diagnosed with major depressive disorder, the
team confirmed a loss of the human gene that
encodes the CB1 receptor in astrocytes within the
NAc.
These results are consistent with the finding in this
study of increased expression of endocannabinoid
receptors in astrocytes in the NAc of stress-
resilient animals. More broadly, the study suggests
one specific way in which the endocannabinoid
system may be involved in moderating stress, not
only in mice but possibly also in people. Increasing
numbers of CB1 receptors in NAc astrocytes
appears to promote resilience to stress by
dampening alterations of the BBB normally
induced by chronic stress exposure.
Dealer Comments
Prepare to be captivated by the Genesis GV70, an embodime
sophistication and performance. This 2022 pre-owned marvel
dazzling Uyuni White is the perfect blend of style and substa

---

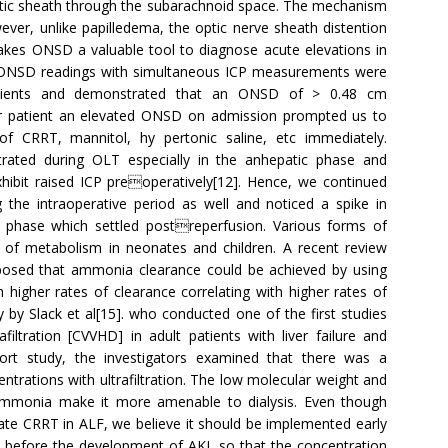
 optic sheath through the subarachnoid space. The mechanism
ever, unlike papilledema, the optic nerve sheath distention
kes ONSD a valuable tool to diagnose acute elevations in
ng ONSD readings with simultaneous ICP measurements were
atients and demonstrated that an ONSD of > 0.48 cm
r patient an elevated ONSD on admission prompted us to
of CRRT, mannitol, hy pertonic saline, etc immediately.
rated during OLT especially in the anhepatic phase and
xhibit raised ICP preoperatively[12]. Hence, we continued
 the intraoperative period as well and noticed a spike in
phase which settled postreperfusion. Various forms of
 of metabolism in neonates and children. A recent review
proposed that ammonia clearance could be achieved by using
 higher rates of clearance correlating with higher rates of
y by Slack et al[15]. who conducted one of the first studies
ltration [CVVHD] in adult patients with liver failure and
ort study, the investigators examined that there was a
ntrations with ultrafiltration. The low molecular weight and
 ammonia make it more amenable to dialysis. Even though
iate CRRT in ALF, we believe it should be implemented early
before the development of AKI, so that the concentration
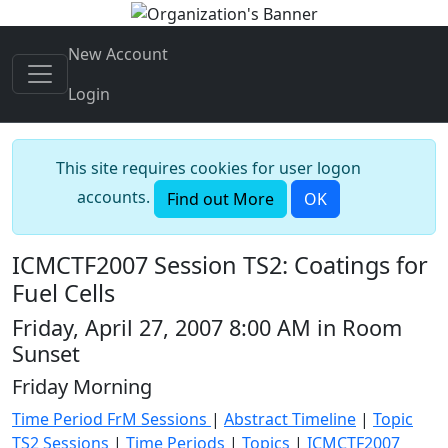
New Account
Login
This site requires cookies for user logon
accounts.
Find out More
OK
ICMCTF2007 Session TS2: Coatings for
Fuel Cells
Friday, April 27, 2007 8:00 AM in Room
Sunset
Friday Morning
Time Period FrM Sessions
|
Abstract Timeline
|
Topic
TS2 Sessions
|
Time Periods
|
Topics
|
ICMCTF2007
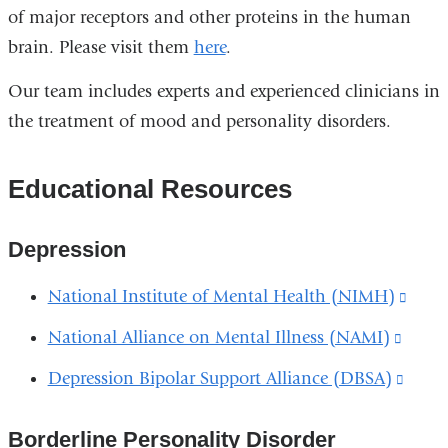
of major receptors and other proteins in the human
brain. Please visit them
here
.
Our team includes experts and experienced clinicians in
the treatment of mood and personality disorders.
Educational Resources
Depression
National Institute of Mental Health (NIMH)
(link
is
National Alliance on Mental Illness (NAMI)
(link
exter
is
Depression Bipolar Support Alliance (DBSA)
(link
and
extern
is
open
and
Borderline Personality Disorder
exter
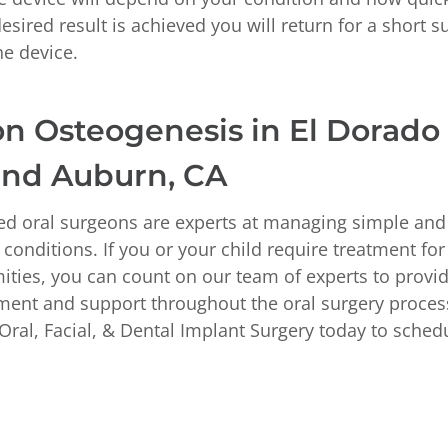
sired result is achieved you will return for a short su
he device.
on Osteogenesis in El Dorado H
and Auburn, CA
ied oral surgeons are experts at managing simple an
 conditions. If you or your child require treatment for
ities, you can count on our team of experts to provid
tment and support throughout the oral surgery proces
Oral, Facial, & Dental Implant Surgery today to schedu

---

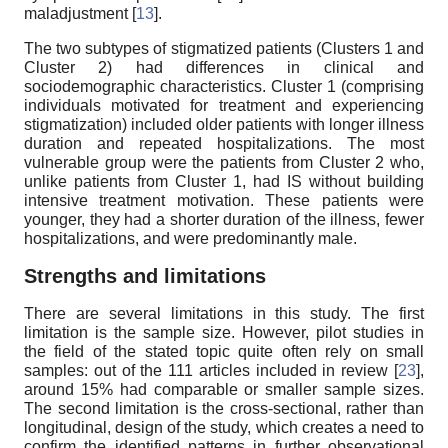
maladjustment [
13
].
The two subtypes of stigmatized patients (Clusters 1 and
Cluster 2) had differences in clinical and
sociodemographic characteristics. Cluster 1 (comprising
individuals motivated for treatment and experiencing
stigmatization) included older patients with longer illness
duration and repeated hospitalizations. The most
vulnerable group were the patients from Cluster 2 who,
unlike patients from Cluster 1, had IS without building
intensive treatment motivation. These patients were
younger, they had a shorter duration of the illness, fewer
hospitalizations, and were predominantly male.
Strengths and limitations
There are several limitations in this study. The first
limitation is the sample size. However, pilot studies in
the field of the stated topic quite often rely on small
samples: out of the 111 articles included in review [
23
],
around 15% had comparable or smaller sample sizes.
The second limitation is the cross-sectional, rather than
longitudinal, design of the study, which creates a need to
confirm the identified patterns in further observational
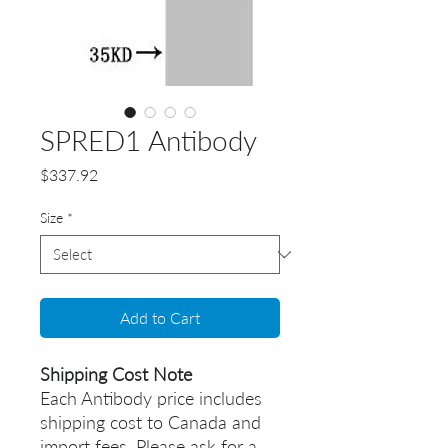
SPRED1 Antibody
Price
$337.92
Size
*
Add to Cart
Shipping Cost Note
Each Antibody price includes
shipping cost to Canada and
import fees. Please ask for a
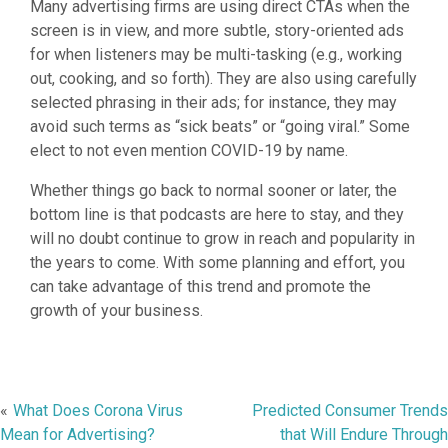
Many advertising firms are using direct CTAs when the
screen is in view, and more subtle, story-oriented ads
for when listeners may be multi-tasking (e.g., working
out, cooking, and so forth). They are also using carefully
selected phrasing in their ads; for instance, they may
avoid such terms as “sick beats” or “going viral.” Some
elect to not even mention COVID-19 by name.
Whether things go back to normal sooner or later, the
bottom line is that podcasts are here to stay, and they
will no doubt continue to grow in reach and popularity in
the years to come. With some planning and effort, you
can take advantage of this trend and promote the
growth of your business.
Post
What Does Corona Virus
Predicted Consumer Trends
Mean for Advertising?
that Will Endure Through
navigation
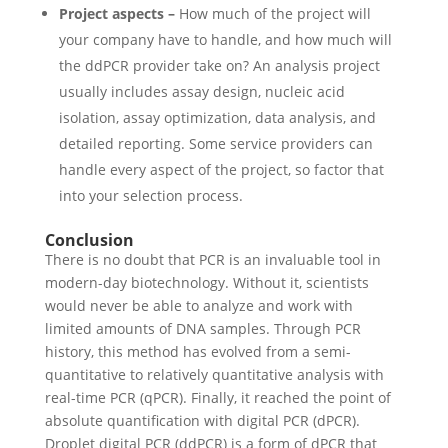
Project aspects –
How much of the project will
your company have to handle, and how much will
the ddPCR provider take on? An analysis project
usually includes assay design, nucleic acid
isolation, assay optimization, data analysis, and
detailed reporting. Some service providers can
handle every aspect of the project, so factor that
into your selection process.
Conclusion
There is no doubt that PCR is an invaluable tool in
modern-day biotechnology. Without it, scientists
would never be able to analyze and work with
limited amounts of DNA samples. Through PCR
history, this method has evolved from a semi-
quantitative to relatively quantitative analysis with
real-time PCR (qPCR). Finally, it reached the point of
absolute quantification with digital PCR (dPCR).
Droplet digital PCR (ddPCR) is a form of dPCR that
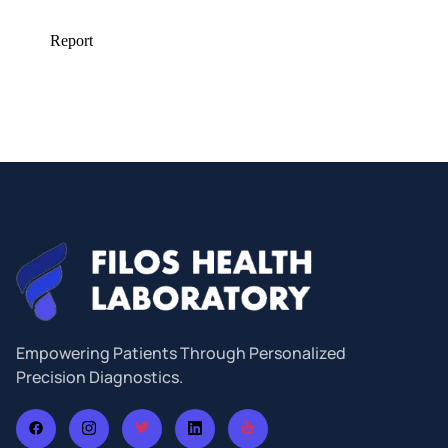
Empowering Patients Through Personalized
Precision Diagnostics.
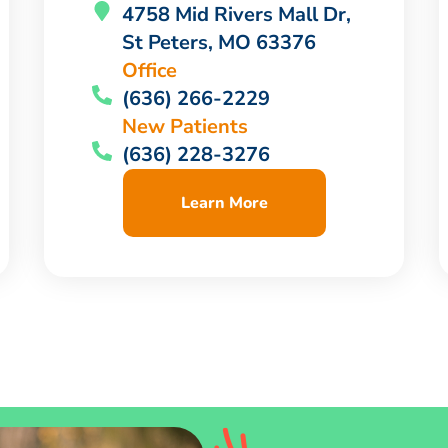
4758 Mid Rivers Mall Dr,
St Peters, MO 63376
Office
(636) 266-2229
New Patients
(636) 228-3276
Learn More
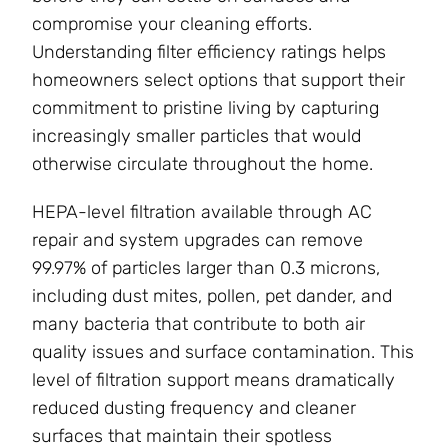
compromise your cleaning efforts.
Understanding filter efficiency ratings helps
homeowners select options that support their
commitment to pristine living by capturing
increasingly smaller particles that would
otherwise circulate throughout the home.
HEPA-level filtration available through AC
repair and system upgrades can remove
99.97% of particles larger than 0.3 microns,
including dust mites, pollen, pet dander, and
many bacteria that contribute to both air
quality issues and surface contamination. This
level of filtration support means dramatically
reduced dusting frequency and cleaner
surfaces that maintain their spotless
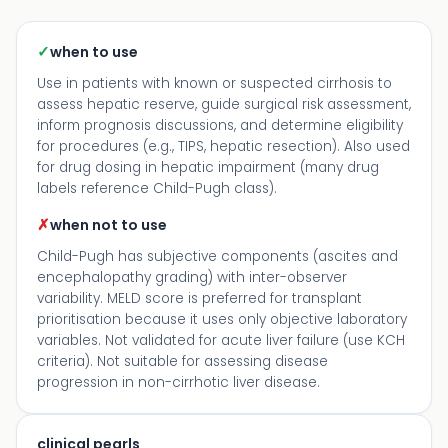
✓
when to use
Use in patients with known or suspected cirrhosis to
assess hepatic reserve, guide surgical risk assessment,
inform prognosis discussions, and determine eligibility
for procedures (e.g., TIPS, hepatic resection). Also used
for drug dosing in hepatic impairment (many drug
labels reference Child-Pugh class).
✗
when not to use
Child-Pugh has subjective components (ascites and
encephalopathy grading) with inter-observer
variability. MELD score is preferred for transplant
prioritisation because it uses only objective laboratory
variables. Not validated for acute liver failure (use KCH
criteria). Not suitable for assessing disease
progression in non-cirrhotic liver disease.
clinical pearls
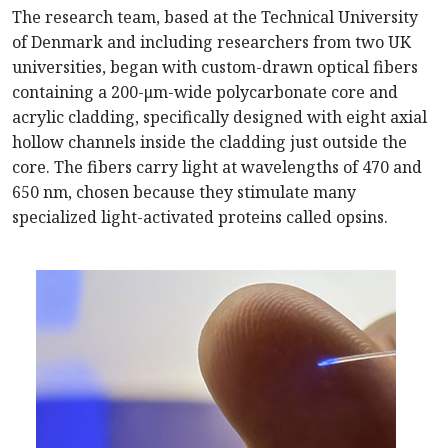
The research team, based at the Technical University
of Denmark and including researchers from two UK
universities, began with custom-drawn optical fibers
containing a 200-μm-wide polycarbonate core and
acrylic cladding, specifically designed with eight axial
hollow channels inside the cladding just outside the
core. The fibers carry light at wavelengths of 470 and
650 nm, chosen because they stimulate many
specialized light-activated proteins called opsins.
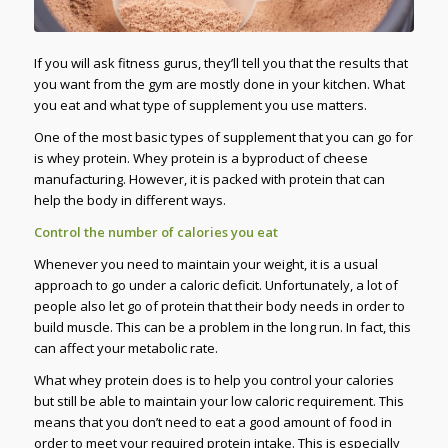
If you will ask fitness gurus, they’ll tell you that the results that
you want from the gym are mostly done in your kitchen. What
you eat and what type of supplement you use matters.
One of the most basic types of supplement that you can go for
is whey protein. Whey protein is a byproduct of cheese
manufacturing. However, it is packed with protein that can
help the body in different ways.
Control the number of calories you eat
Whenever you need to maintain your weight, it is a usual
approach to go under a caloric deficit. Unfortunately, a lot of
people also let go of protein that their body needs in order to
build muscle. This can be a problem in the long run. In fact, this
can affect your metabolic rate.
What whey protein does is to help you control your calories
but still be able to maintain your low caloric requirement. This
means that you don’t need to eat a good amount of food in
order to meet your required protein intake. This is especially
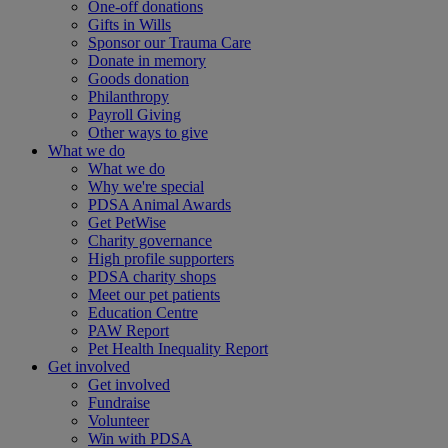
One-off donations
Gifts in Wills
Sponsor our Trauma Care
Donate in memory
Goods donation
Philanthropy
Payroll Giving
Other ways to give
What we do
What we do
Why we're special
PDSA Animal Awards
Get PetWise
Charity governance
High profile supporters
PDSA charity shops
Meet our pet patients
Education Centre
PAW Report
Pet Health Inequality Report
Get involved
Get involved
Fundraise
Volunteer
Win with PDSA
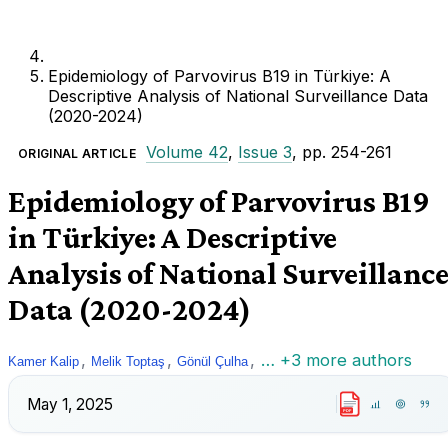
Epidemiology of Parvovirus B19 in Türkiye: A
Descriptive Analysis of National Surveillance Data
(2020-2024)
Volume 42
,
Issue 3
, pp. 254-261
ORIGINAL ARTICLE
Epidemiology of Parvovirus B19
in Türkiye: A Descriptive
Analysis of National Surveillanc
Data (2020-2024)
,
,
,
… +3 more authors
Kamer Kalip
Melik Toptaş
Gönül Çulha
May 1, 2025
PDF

■ **What you are asked to do**: Your answer should be the lines above, from the line containing "ied oral surgeons" up to and including the line containing "Oral, Facial, &", reproduced exactly and with nothing else.

■ **Response to the task**:
ied oral surgeons are experts at managing simple an
 conditions. If you or your child require treatment for
ities, you can count on our team of experts to provid
tment and support throughout the oral surgery proces
Oral, Facial, & Dental Implant Surgery today to schedu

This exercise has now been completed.